The entries shown below should be output exactly as they appear.

--*--

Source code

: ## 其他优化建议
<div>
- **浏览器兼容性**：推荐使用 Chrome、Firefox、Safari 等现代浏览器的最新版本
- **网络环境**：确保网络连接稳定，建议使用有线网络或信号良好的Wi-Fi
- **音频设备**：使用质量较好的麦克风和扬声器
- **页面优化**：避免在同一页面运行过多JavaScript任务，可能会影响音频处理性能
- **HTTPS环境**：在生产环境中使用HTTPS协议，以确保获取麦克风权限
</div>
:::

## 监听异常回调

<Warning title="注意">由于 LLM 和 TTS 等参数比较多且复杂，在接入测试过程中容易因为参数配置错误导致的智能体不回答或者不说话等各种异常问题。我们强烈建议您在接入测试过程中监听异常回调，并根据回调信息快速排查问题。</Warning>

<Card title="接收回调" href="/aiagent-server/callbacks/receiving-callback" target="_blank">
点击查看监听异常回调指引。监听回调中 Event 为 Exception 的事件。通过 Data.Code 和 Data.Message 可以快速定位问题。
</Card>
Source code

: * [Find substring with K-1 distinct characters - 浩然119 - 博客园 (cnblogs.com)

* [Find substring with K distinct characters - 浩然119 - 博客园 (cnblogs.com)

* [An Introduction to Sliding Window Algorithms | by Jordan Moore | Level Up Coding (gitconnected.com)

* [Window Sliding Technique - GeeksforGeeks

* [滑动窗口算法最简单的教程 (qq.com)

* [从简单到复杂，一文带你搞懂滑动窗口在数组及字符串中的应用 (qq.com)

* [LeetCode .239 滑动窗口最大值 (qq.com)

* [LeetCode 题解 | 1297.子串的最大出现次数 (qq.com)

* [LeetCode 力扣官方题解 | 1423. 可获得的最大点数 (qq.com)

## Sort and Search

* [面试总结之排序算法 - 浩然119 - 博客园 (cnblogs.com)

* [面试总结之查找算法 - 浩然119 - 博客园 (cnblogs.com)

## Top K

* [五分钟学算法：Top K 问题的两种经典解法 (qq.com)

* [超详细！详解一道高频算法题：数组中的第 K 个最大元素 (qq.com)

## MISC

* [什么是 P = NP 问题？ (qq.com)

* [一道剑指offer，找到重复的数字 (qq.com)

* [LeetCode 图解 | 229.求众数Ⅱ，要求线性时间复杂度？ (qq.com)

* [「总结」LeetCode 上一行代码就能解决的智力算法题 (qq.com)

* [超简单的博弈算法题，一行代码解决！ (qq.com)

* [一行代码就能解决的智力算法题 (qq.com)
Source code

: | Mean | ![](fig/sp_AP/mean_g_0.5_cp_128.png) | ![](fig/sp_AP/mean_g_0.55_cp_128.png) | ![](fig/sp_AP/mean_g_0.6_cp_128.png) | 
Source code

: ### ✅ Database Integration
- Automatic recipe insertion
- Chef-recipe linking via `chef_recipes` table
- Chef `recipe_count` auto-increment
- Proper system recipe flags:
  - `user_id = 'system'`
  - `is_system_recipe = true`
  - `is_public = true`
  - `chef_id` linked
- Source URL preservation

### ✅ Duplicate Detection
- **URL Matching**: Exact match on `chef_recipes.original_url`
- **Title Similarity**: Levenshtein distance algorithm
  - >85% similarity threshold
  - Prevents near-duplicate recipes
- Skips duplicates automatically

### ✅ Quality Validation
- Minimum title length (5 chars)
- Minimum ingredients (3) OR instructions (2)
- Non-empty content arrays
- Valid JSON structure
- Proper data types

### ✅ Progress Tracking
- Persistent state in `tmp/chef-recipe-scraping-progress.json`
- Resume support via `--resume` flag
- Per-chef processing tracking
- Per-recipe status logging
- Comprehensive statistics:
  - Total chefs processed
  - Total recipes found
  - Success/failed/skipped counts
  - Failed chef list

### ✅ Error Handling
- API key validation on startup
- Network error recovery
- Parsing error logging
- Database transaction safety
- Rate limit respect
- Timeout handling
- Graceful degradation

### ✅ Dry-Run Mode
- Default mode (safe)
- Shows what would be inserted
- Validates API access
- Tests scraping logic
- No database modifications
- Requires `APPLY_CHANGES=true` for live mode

--*--

*Answer area*.
Source code

: ## 其他优化建议
<div>
- **浏览器兼容性**：推荐使用 Chrome、Firefox、Safari 等现代浏览器的最新版本
- **网络环境**：确保网络连接稳定，建议使用有线网络或信号良好的Wi-Fi
- **音频设备**：使用质量较好的麦克风和扬声器
- **页面优化**：避免在同一页面运行过多JavaScript任务，可能会影响音频处理性能
- **HTTPS环境**：在生产环境中使用HTTPS协议，以确保获取麦克风权限
</div>
:::

## 监听异常回调

<Warning title="注意">由于 LLM 和 TTS 等参数比较多且复杂，在接入测试过程中容易因为参数配置错误导致的智能体不回答或者不说话等各种异常问题。我们强烈建议您在接入测试过程中监听异常回调，并根据回调信息快速排查问题。</Warning>

<Card title="接收回调" href="/aiagent-server/callbacks/receiving-callback" target="_blank">
点击查看监听异常回调指引。监听回调中 Event 为 Exception 的事件。通过 Data.Code 和 Data.Message 可以快速定位问题。
</Card>
Source code

: * [Find substring with K-1 distinct characters - 浩然119 - 博客园 (cnblogs.com)

* [Find substring with K distinct characters - 浩然119 - 博客园 (cnblogs.com)

* [An Introduction to Sliding Window Algorithms | by Jordan Moore | Level Up Coding (gitconnected.com)

* [Window Sliding Technique - GeeksforGeeks

* [滑动窗口算法最简单的教程 (qq.com)

* [从简单到复杂，一文带你搞懂滑动窗口在数组及字符串中的应用 (qq.com)

* [LeetCode .239 滑动窗口最大值 (qq.com)

* [LeetCode 题解 | 1297.子串的最大出现次数 (qq.com)

* [LeetCode 力扣官方题解 | 1423. 可获得的最大点数 (qq.com)

## Sort and Search

* [面试总结之排序算法 - 浩然119 - 博客园 (cnblogs.com)

* [面试总结之查找算法 - 浩然119 - 博客园 (cnblogs.com)

## Top K

* [五分钟学算法：Top K 问题的两种经典解法 (qq.com)

* [超详细！详解一道高频算法题：数组中的第 K 个最大元素 (qq.com)

## MISC

* [什么是 P = NP 问题？ (qq.com)

* [一道剑指offer，找到重复的数字 (qq.com)

* [LeetCode 图解 | 229.求众数Ⅱ，要求线性时间复杂度？ (qq.com)

* [「总结」LeetCode 上一行代码就能解决的智力算法题 (qq.com)

* [超简单的博弈算法题，一行代码解决！ (qq.com)

* [一行代码就能解决的智力算法题 (qq.com)
Source code

: | Mean | ![](fig/sp_AP/mean_g_0.5_cp_128.png) | ![](fig/sp_AP/mean_g_0.55_cp_128.png) | ![](fig/sp_AP/mean_g_0.6_cp_128.png) | 
Source code

: ### ✅ Database Integration
- Automatic recipe insertion
- Chef-recipe linking via `chef_recipes` table
- Chef `recipe_count` auto-increment
- Proper system recipe flags:
  - `user_id = 'system'`
  - `is_system_recipe = true`
  - `is_public = true`
  - `chef_id` linked
- Source URL preservation

### ✅ Duplicate Detection
- **URL Matching**: Exact match on `chef_recipes.original_url`
- **Title Similarity**: Levenshtein distance algorithm
  - >85% similarity threshold
  - Prevents near-duplicate recipes
- Skips duplicates automatically

### ✅ Quality Validation
- Minimum title length (5 chars)
- Minimum ingredients (3) OR instructions (2)
- Non-empty content arrays
- Valid JSON structure
- Proper data types

### ✅ Progress Tracking
- Persistent state in `tmp/chef-recipe-scraping-progress.json`
- Resume support via `--resume` flag
- Per-chef processing tracking
- Per-recipe status logging
- Comprehensive statistics:
  - Total chefs processed
  - Total recipes found
  - Success/failed/skipped counts
  - Failed chef list

### ✅ Error Handling
- API key validation on startup
- Network error recovery
- Parsing error logging
- Database transaction safety
- Rate limit respect
- Timeout handling
- Graceful degradation

### ✅ Dry-Run Mode
- Default mode (safe)
- Shows what would be inserted
- Validates API access
- Tests scraping logic
- No database modifications
- Requires `APPLY_CHANGES=true` for live mode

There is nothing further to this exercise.